Ankara lets Finns in, Moscow trades butter for guns, and the diminishing returns of US military intervention
(Originally published March 31 in “What in the World“) Turkey finally acceded to Finland’s addition to the North Atlantic Treaty Organization, but continues alongside Hungary to oppose Sweden’s membership.
Finland’s addition is a double-edged sword. On one hand, it adds what is reckoned to be Europe’s most Russia-ready artillery to NATO’s strengths and exposes Russia to a new, 1,300km potential front against NATO. On the other, it forces NATO to defend a new, 1,300km potential front against Russia, any incursion against would be an attack against the entire alliance.
It also reveals Turkey as NATO’s own soft underbelly, with President Recep Tayyip Erdogan moving from a role as intermediary between NATO and Russia to a questionable ally, despite hosting a U.S. base armed with nuclear weapons at Incirlik. Turkey’s foreign minister will join a meeting in Moscow next month with his counterparts from Russia, Syria and Iran, part of a Kremlin-brokered effort to end the civil war in Syria, where Turkish forces have been attacking Kurdish militias and Iran-backed militias have been attacking U.S troops there working with the Kurds to mop up remnants of the Islamic State.

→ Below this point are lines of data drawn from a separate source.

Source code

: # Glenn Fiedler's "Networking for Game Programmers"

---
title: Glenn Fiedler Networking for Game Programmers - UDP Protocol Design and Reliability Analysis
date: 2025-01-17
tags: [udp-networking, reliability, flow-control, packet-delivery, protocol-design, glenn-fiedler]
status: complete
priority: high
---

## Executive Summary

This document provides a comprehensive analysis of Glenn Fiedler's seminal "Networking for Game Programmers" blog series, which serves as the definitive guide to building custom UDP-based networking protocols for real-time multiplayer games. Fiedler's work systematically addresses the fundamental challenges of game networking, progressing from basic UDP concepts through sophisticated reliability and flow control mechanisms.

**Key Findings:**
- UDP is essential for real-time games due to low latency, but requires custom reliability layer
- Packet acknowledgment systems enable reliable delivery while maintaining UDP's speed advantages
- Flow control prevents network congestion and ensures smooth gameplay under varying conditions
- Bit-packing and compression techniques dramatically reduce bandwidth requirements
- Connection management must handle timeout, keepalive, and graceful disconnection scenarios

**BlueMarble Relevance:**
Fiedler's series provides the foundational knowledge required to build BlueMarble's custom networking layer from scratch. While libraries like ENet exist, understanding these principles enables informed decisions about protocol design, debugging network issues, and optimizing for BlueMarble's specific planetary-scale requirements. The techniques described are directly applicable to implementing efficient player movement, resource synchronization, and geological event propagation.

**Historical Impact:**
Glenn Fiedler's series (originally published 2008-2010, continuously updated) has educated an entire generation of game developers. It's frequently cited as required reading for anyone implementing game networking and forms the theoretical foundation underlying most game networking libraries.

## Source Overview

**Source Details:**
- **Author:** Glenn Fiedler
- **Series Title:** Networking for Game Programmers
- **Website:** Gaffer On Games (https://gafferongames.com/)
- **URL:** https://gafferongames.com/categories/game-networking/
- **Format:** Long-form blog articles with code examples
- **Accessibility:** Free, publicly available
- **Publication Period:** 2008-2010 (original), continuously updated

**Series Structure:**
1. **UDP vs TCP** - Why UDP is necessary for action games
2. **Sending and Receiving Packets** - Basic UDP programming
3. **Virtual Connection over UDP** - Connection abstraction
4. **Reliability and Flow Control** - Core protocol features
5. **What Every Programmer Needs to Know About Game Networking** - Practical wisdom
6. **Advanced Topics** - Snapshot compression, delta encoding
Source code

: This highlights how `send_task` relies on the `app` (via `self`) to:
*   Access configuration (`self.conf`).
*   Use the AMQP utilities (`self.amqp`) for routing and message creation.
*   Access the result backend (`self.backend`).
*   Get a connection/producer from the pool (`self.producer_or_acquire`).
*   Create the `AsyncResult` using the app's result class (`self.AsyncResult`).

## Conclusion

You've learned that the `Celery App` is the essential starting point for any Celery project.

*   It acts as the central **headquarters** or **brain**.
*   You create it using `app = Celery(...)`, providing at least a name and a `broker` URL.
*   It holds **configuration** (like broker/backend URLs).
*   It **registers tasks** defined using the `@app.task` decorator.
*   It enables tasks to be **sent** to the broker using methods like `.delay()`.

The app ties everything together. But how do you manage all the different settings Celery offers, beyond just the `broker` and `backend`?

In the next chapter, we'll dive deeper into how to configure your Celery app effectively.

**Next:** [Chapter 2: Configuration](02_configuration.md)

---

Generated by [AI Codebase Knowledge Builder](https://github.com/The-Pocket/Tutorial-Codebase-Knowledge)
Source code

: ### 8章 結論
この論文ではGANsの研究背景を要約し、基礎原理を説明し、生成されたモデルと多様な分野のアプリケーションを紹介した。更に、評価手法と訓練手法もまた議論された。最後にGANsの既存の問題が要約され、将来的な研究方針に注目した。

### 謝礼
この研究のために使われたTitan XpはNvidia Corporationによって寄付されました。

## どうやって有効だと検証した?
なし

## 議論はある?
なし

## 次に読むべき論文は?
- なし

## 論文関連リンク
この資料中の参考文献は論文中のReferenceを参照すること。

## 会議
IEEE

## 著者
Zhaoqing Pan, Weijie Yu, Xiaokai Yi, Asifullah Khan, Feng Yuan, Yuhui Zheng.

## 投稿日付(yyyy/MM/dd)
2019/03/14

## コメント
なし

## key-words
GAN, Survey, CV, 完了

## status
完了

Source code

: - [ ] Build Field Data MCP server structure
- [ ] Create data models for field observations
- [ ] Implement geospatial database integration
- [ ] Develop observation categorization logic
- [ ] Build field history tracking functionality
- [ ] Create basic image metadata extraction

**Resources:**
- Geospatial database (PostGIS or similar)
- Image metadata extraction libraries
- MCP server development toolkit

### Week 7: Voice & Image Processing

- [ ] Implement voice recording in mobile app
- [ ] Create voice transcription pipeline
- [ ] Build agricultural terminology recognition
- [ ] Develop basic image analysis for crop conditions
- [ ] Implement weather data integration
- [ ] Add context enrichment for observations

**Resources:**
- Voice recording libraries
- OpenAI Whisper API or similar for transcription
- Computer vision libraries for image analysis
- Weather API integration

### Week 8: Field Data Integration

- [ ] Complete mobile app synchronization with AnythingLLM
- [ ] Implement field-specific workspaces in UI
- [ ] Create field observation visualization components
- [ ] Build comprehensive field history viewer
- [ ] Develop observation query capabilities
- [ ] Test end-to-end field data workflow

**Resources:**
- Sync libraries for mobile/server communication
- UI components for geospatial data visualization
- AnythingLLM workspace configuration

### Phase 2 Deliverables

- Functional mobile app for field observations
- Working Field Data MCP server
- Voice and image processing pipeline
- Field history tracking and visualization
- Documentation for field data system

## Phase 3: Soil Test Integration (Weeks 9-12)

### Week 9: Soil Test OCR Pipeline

Russia, meanwhile, is shoring up its alliance with North Korea, offering to trade food for much-needed ammunition and other weapons to refill its badly depleted arsenals. Tensions with Moscow will only rise after it detained The Wall Street Journal reporter Evan Gershkovich on charges of espionage, a development being heralded as the first of its kind since the Cold War. U.S. Secretary of State Antony Blinken condemned Gershkovich’s arrest as a “hostage-taking.”
As rhetoric to fight this new Cold War on its various fronts grows more heated, along comes a cold, hard analysis of how U.S. military intervention on ideological grounds has become a losing bet. Jennifer Kavanagh at the Carnegie Endowment for International Peace and Bryan Frederick from the RAND Corporation, in a new piece in Foreign Affairs, describe how they constructed a database of 222 global crises since World War II and U.S. military responses.
Their findings were that a) U.S. military intervention (in 50 of the 222 crises) rarely changed the outcome, and b) where the U.S. military was successful was in scenarios where it had accurate intelligence and a limited, achievable goal untrammeled by open-ended ideological commitments. Thus, Vietnam and Afghanistan—which paired broad goals about fighting Communism and supporting democracy with bad intelligence about the reliability of local allies and the capabilities of their adversaries—were abject failures. But limited strikes like those to deny Libya control of the Gulf of Sidra in 1981 and the 1998 strikes on Al Qaeda in Afghanistan and Sudan, achieved their more limited, realistic goals.
But Washington’s belief in its role as global policeman and defender of democracy abroad has resulted in diminishing military returns. While before 1945, the U.S. enjoyed a roughly 80% success rate in military interventions (bye-bye Hitler and Tojo!), it managed only 60% success during the Cold War when fighting the nebulous red peril around the globe. Its success since the fall of the Soviet Union turned it into the sole superpower convinced of its own infallibility has dropped even further—to slightly less than even.
Some may believe that losing half your battles is part of the blood with which democracy must be defended. But any taxpayer might reasonably prefer that their government not squander their money and lives on missions whose odds of success are no better than a coin toss. “Washington desperately needs to rethink its relationship to military force,” the authors write. Military intervention “is not a hammer for all nails but a specialized tool best used sparingly and carefully.”
But Kavanagh and Frederick may have missed the real goal of intervention and thus its true measure of success. Just as the journey is the destination, the goal of U.S. military intervention is less about defending freedom than about cultivating a steady stream of foes to feed growing demand for new weapons to “deter” them. By that measure, the U.S. is batting a thousand.